Monday, February 16, 2015
His hair is getting long, and he likes to tie it up in a high pony tail. It looks particularly adorable with his heart-shaped sunglasses. He's doing the hostility thing with his mom these days, and I can only guess it's about separation and individuation--fancy words to describe growing up. And he can't resist being rough with the tiny chihuahua, despite our frequent reminders. He's generally a good natured kid, who, like all children, needs to be reigned in every now and then so he doesn't grow to be a complete Neanderthal man. His parents guide him as needed, and they really are quite good at it. They take his upsets in stride. They know he can be exhausting, they acknowledge that.
Nevertheless, no doubt he will wind up on a therapist's couch complaining about his childhood.
I know so many people who are estranged from their families of origin.

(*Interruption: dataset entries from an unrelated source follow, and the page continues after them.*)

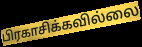
பிரகாசிக்கவில்லைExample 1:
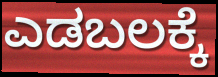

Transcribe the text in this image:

ಎಡಬಲಕ್ಕೆ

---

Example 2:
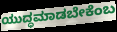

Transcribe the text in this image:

ಯುದ್ಧಮಾಡಬೇಕೆಂಬ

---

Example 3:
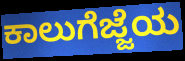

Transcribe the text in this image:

ಕಾಲುಗೆಜ್ಜೆಯ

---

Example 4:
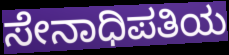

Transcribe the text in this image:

ಸೇನಾಧಿಪತಿಯ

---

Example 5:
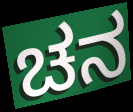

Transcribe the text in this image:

ಚನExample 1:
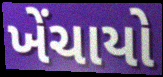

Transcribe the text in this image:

ખેંચાયો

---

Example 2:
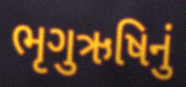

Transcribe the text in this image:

ભૃગુઋષિનું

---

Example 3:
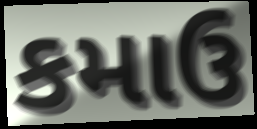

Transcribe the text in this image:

કમાઉ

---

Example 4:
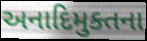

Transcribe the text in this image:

અનાદિમુક્તના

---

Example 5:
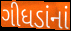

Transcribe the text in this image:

ગીધડાંનાંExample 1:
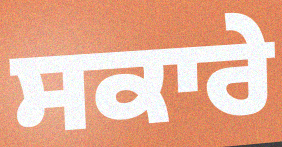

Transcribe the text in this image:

ਸਕਾਰੇ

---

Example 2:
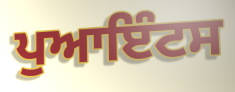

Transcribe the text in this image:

ਪੁਆਇੰਟਸ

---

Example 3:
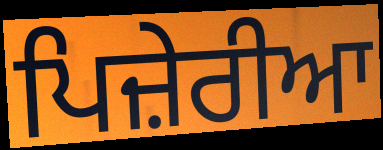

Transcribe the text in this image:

ਪਿਜ਼ੇਰੀਆ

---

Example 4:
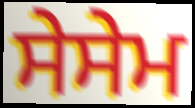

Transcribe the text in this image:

ਸੇਸੇਮ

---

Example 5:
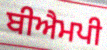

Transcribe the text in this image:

ਬੀਐਮਪੀ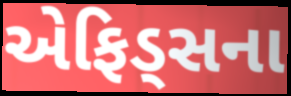
એફિડ્સના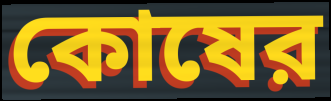
কোষেরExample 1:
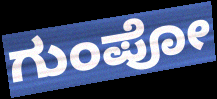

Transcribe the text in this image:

ಗುಂಪೋ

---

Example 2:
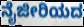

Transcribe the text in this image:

ನೈಜೀರಿಯದ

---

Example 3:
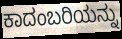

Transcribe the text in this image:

ಕಾದಂಬರಿಯನ್ನು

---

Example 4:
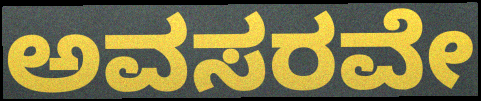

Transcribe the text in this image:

ಅವಸರವೇ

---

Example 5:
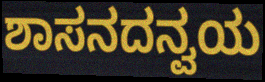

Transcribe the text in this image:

ಶಾಸನದನ್ವಯ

Some take it in stride and do not worry about it. It is what it is. Others agonize over the rifts that continue. My twenties were consumed with angst over my relationship (or lack of) with my parents. My two sisters, who had children before I did, assured me that if I had a child I would look at my parents with more understanding, more compassion. And it was true.
Is there a statute of limitations when it comes to carrying a grudge in the family? I suppose it depends on the offense. Sometimes, often, we don't even know what we did to deserve the big freeze. And the more we try to problem-solve, the worse it gets. Amorphous accusations fill the air, the trash bin of all our hurts and perceived slights gets pulled out and dumped all over the Persian carpet.
When do you walk away if the other person refuses to engage constructively? As many of you older folks know, our BS button gets activated often these days. Life is too short for this kind of grief. I want to shout, "grow up!" But I also know the sting of feeling hurt by someone in your family, and being the imperfect creatures we are, we often respond defensively and aggressively. Tit for tat.
That's what I'm musing about today....weird, huh?